Tagore fait donc appel à la coopération de toutes les forces libres de l’Inde. «Dans nos antiques forêts, nos gurus (sages), dans la plénitude de leur vision, lançaient l’Appel à tous les chercheurs de la vérité… Pourquoi notre guru, qui veut nous conduire sur les chemins de l’action, ne lance-t-il pas aussi l’Appel?»
Mais le guru Gandhi n’a lancé que cet unique appel, à chacun et à tous: «Filez et tissez!». «Est-ce là cet Appel de l’âge nouveau à la création nouvelle? Si les grandes machines sont un danger pour l’esprit d’Occident, les petites machines ne sont-elles pas pour nous un danger pire?»

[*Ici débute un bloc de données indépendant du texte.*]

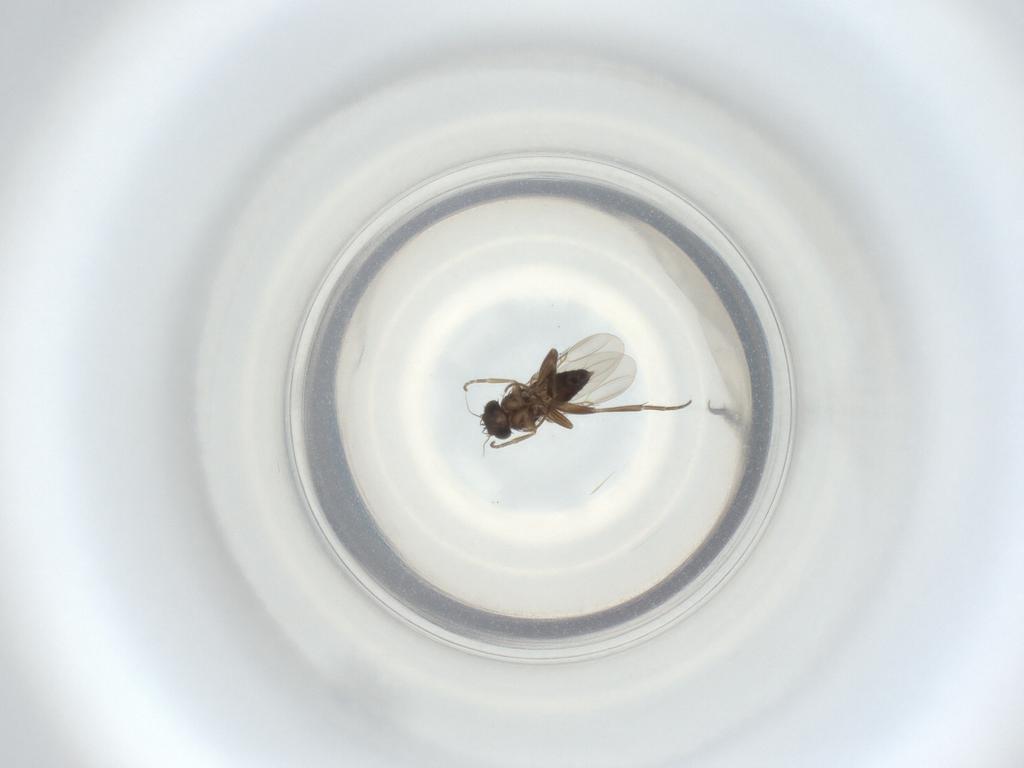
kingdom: Animalia
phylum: Arthropoda
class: Insecta
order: Diptera
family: Phoridae
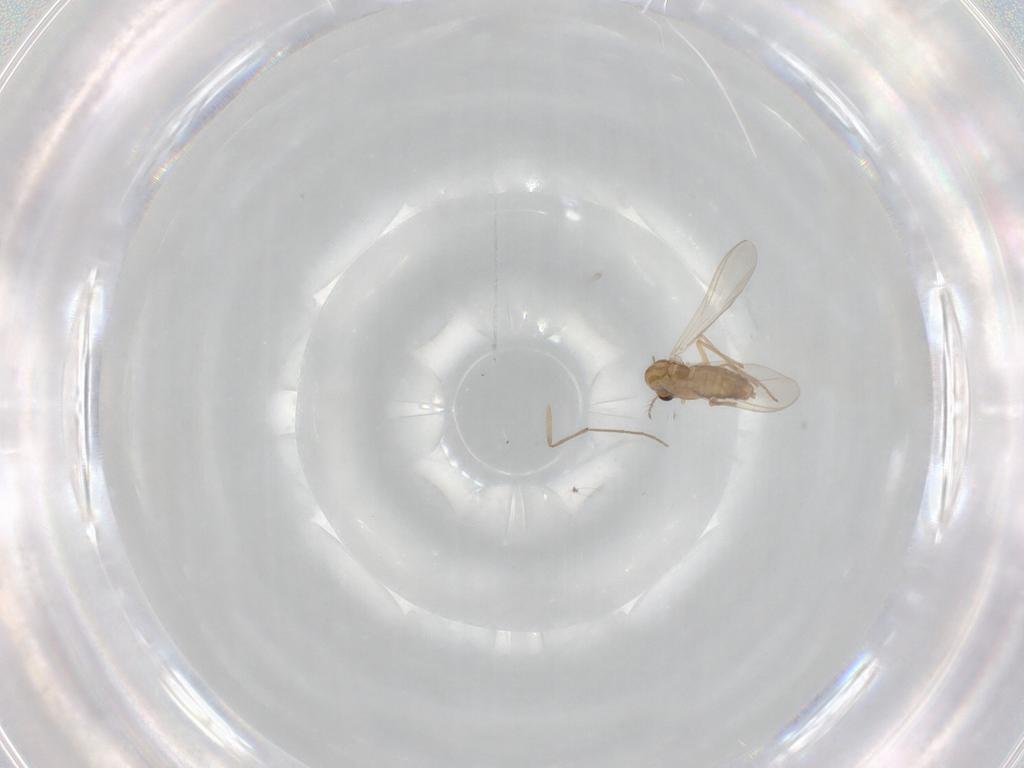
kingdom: Animalia
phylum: Arthropoda
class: Insecta
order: Diptera
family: Chironomidae
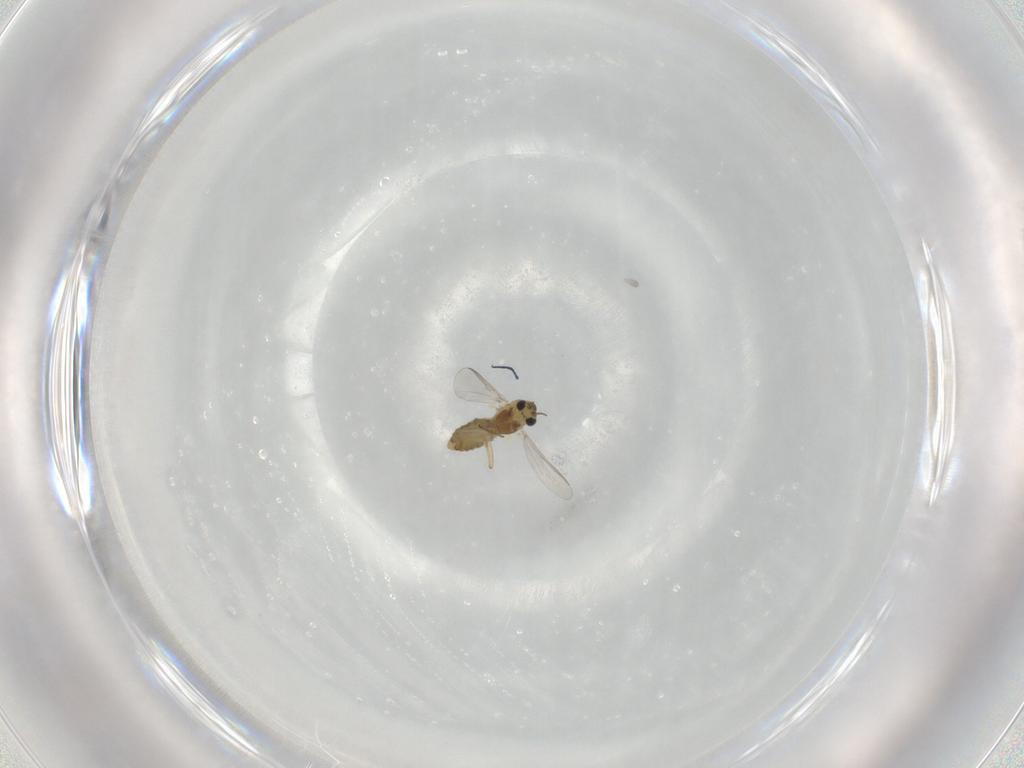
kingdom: Animalia
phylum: Arthropoda
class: Insecta
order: Diptera
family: Chironomidae
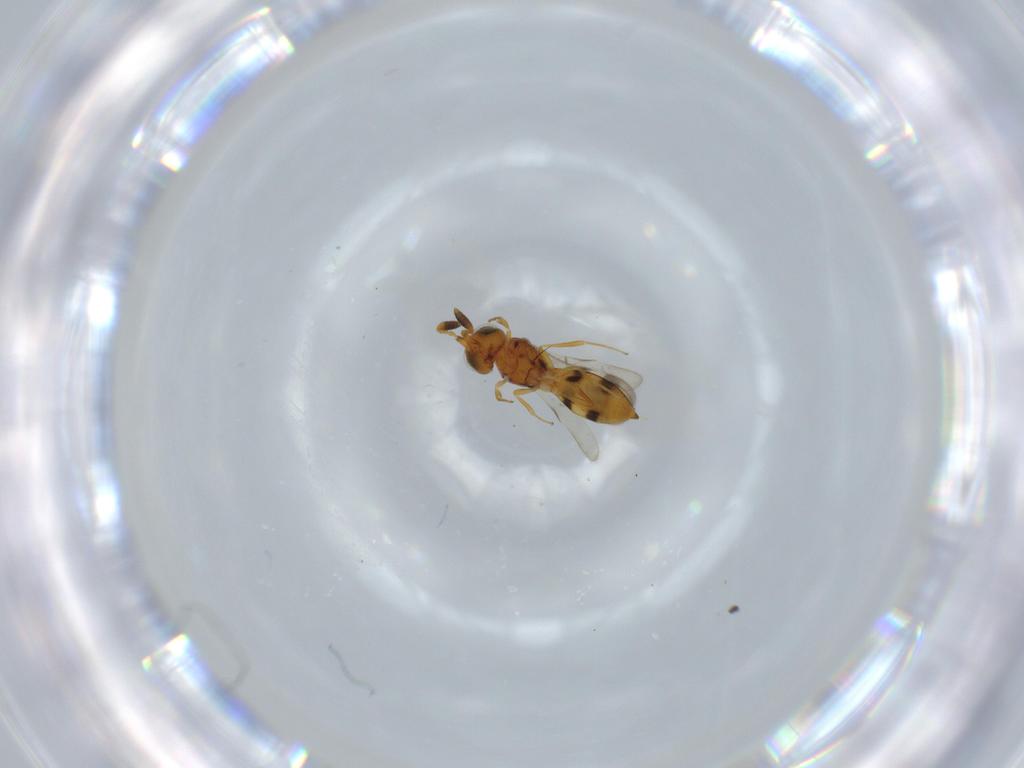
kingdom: Animalia
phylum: Arthropoda
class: Insecta
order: Hymenoptera
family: Scelionidae
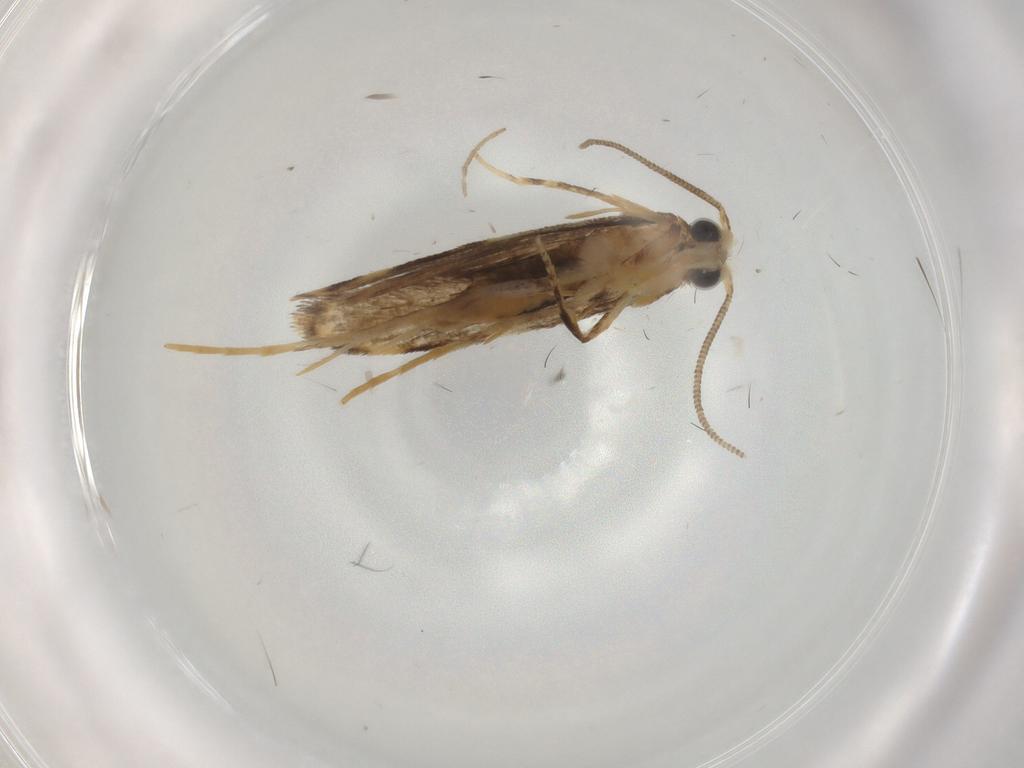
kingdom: Animalia
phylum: Arthropoda
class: Insecta
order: Lepidoptera
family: Tineidae
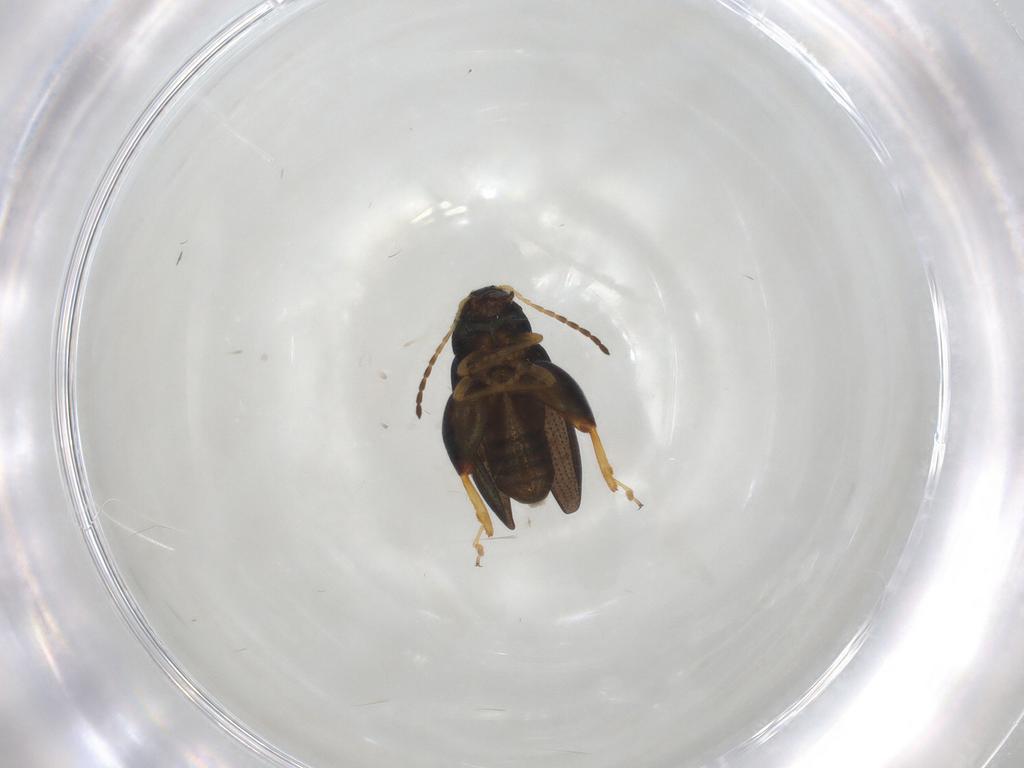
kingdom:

Ce ne serait même pas assez que toutes les forces de la nation coopérassent entre elles, il faut qu’elles coopèrent avec celles de l’univers. « Le réveil de l’Inde est lié au réveil du monde… Dorénavant, toute nation qui s’enfermera en soi ira contre l’esprit de l’âge nouveau. » Et Tagore, qui vient de passer plusieurs années en Europe, évoque le souvenir des hommes qu’il a rencontrés là-bas, de ces bons Européens qui ont libéré leur cœur des chaînes du nationalisme pour le vouer au service de toute l’humanité, - cette minorité persécutée des citoyens de l’univers, - cives totius orbis, - qu’il classe parmi les Sannyasins «ceux qui ont dans leur âme réalisé l’Unité humaine…»
«Et nous, nous resterions seuls à nous contenter de réciter le chapelet de la Négation, de revenir sans cesse sur les fautes d’autrui, de poursuivre l’édification du Swarâj sur des fondations de haines !… Quand l’oiseau est ranimé par l’aube, tout son réveil n’est pas absorbé par la recherche de la nourriture. Ses ailes répondent inlassablement à l’appel des cieux. Son gosier verse des chants de joie à la lumière nouvelle. L’humanité nouvelle nous a envoyé son appel. Que notre esprit réponde en son propre langage !… Notre premier devoir, à l’aube, est de nous rappeler Celui qui est qui est sans distinction de classes et de couleurs, et qui, par ses forces variées, pourvoit, comme il est nécessaire, aux besoins de chaque classe et de toutes les classes. Prions Celui qui donne la sagesse de nous unir tous, en une juste compréhension!»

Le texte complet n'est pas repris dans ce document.